#### Instructions to follow:
Print exactly, and only, the lines from the one containing "middle tip: (223, 154)" through the last line of the records below, both included; leave out the pictures.

#### Task input:
──────

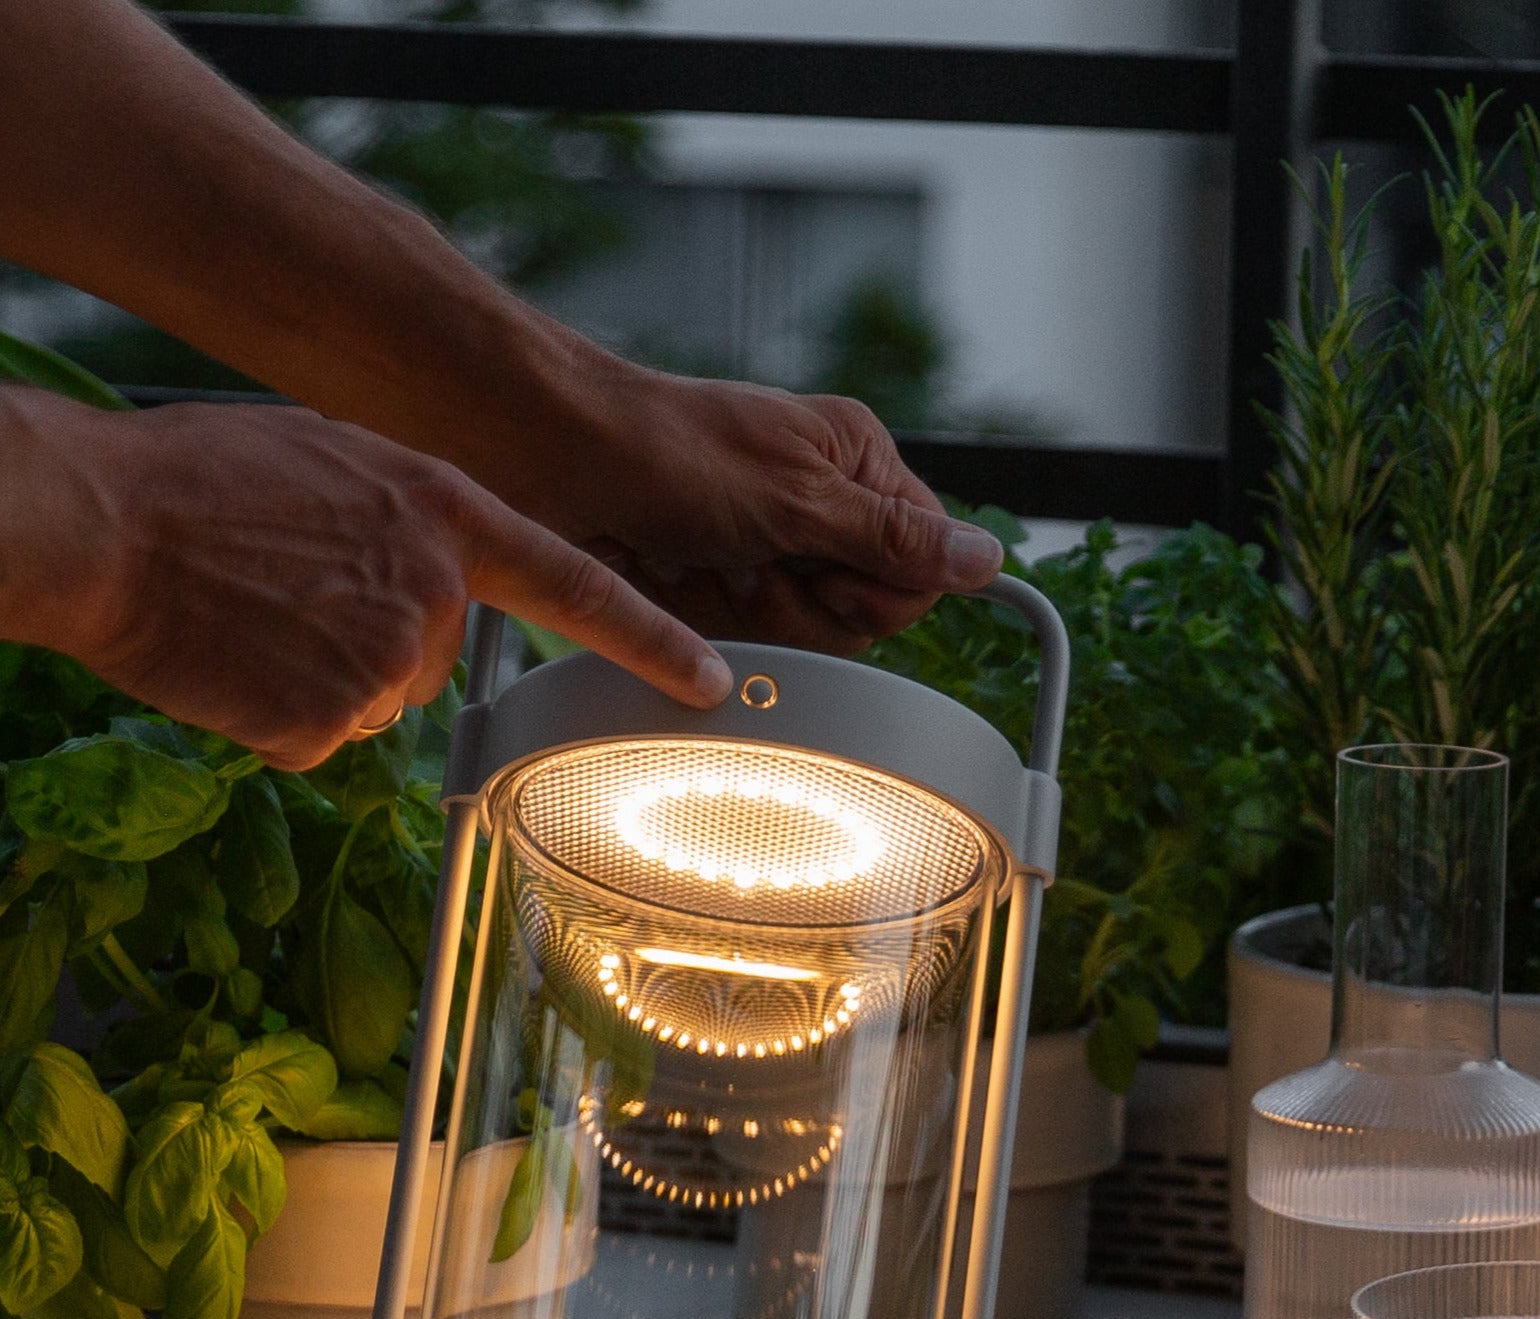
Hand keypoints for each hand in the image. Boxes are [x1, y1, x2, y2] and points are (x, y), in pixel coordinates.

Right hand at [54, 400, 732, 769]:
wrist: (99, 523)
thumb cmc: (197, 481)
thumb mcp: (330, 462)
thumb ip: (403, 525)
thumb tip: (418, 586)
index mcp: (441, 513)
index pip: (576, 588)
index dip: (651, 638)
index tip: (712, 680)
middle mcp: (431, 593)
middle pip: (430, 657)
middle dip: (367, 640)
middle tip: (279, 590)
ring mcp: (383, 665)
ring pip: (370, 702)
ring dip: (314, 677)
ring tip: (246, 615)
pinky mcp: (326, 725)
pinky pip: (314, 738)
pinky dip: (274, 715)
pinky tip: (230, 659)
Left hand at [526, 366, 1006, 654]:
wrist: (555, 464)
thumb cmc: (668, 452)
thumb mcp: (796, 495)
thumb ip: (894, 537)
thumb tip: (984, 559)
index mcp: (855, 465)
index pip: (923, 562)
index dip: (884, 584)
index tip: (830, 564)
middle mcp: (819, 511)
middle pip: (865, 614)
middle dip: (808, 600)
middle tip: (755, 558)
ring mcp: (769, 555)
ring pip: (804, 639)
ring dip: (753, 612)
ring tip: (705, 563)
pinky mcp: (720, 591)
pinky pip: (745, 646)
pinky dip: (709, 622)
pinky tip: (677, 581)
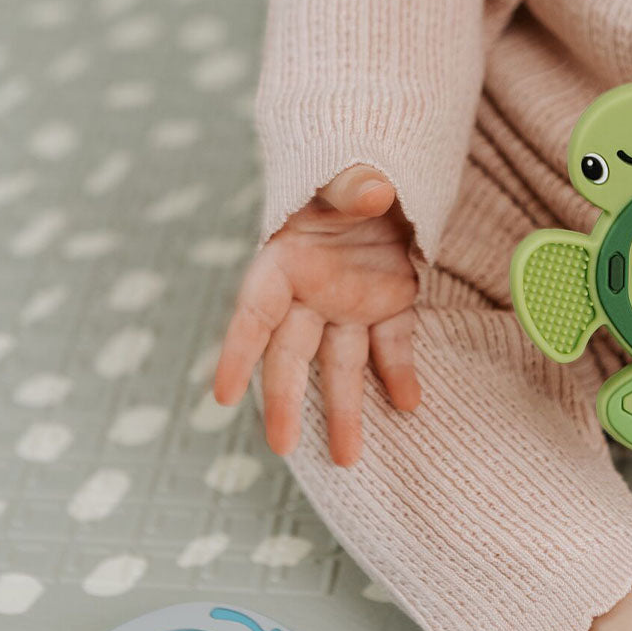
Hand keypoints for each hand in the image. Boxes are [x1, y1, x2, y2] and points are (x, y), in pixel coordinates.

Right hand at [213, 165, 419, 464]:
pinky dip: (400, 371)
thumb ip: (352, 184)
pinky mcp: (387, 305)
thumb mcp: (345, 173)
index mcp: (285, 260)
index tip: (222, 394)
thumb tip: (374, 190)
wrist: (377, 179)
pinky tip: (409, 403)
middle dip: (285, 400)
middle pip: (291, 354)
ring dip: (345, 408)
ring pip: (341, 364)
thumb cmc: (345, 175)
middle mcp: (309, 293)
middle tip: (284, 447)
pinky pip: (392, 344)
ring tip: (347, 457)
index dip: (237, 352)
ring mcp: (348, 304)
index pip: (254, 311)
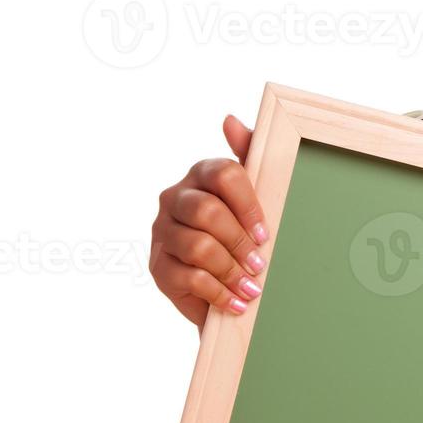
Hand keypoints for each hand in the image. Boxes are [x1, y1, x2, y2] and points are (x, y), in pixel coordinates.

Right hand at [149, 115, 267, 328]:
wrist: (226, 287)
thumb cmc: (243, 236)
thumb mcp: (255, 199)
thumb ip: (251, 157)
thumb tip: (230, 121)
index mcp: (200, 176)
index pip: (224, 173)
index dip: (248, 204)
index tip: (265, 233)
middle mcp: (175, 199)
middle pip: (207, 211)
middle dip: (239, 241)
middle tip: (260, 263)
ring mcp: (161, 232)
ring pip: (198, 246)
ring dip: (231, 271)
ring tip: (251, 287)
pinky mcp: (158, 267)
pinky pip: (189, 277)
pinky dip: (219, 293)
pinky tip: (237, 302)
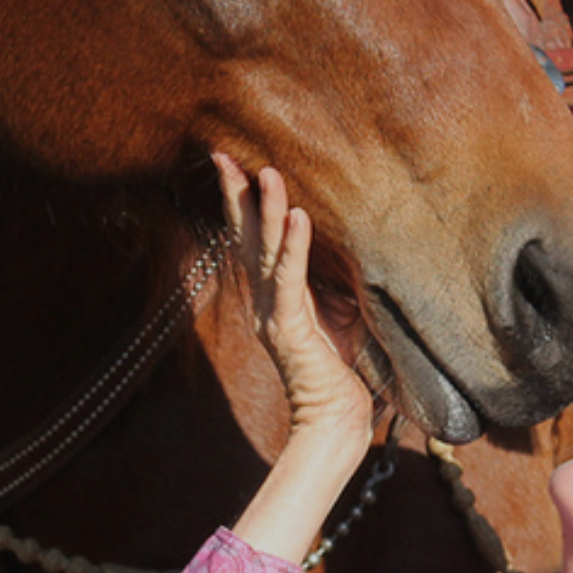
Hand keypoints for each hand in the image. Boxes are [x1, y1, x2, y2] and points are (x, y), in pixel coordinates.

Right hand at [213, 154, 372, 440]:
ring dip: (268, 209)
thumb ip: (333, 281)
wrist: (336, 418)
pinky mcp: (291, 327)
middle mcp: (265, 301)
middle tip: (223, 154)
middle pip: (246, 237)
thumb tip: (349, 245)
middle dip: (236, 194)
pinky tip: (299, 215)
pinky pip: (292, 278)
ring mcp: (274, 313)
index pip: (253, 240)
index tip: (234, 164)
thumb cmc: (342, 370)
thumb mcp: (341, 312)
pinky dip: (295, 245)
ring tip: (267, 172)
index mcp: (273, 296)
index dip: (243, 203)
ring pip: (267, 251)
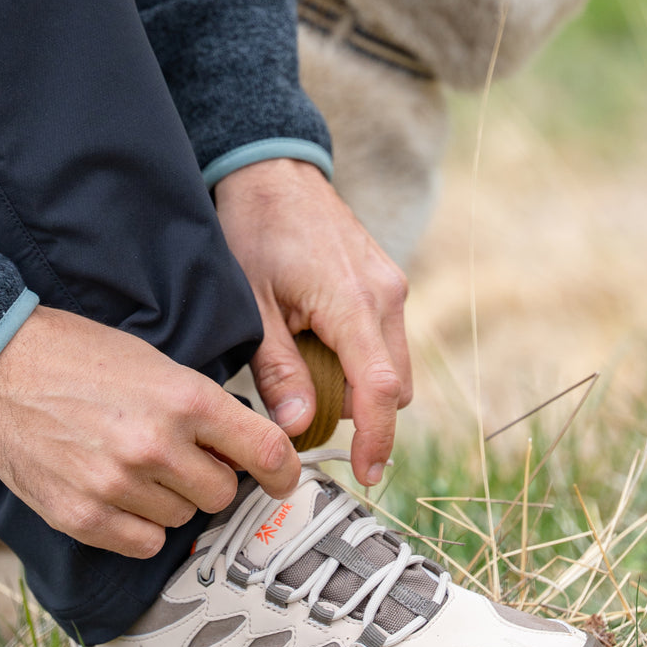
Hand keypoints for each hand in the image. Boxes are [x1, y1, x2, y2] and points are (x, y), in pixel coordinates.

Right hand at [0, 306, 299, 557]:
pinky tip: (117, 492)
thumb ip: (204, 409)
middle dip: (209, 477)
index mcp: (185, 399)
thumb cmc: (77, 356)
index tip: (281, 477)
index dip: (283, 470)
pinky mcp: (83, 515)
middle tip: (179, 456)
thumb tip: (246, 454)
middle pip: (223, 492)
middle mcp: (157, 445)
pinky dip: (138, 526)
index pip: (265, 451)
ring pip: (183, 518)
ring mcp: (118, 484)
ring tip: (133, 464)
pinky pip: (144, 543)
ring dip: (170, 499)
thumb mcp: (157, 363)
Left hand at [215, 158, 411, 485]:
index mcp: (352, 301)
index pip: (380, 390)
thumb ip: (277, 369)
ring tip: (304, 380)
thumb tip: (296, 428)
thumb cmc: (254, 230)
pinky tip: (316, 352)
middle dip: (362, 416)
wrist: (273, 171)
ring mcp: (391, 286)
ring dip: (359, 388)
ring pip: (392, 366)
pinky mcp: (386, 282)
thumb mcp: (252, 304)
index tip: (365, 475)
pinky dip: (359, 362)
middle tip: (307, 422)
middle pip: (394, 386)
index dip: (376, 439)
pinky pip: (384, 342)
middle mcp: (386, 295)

──────

#### Your solution:
middle tip: (223, 154)
middle pip: (246, 237)
thumb tip: (349, 245)
middle dip: (236, 194)
pinky tip: (299, 215)
pinky pip: (292, 278)
ring mcp: (274, 313)
index pip: (253, 240)
index tip: (234, 164)
thumb cmc: (342, 370)
thumb mcp: (341, 312)
pinky dip: (295, 245)
ring tip: (267, 172)
index mcp: (273, 296)
index dip: (243, 203)
ring pip: (267, 251)
Hand keypoints for each hand in the image. Boxes are [x1, y1, x2, y2] and points are (x, y), in pixel coordinates.

Right hand at [0, 306, 299, 557]:
pinky tip: (117, 492)
thumb ip: (204, 409)
middle dip: (209, 477)
index mcp: (185, 399)
thumb cmc: (77, 356)
index tip: (281, 477)
index dip: (283, 470)
pinky mcp: (83, 515)
middle tip: (179, 456)
thumb tip: (246, 454)
middle pip: (223, 492)
middle mcp: (157, 445)
pinky dip: (138, 526)
index pip: (265, 451)
ring pip: (183, 518)
ring mcp: (118, 484)
ring tip: (133, 464)
pinky pip: (144, 543)
ring dip: (170, 499)
thumb mcp: (157, 363)
Left hand at [215, 158, 411, 485]:
index mcp: (352, 301)
index pip: (380, 390)
thumb ip: (277, 369)
ring tip: (304, 380)
thumb tip: (296, 428)
thumb cmc: (254, 230)
pinky tip: (316, 352)
middle dip: (362, 416)
wrist: (273, 171)
ring mcp: (391, 286)
ring dip: (359, 388)
ring pip: (392, 366)
pinky mcp: (386, 282)
thumb mcp: (252, 304)
index tip: (365, 475)
pinky dip: (359, 362)
middle tip: (307, 422)
middle pip: (394, 386)
index dip: (376, 439)
pinky pip: (384, 342)
middle mcp: (386, 295)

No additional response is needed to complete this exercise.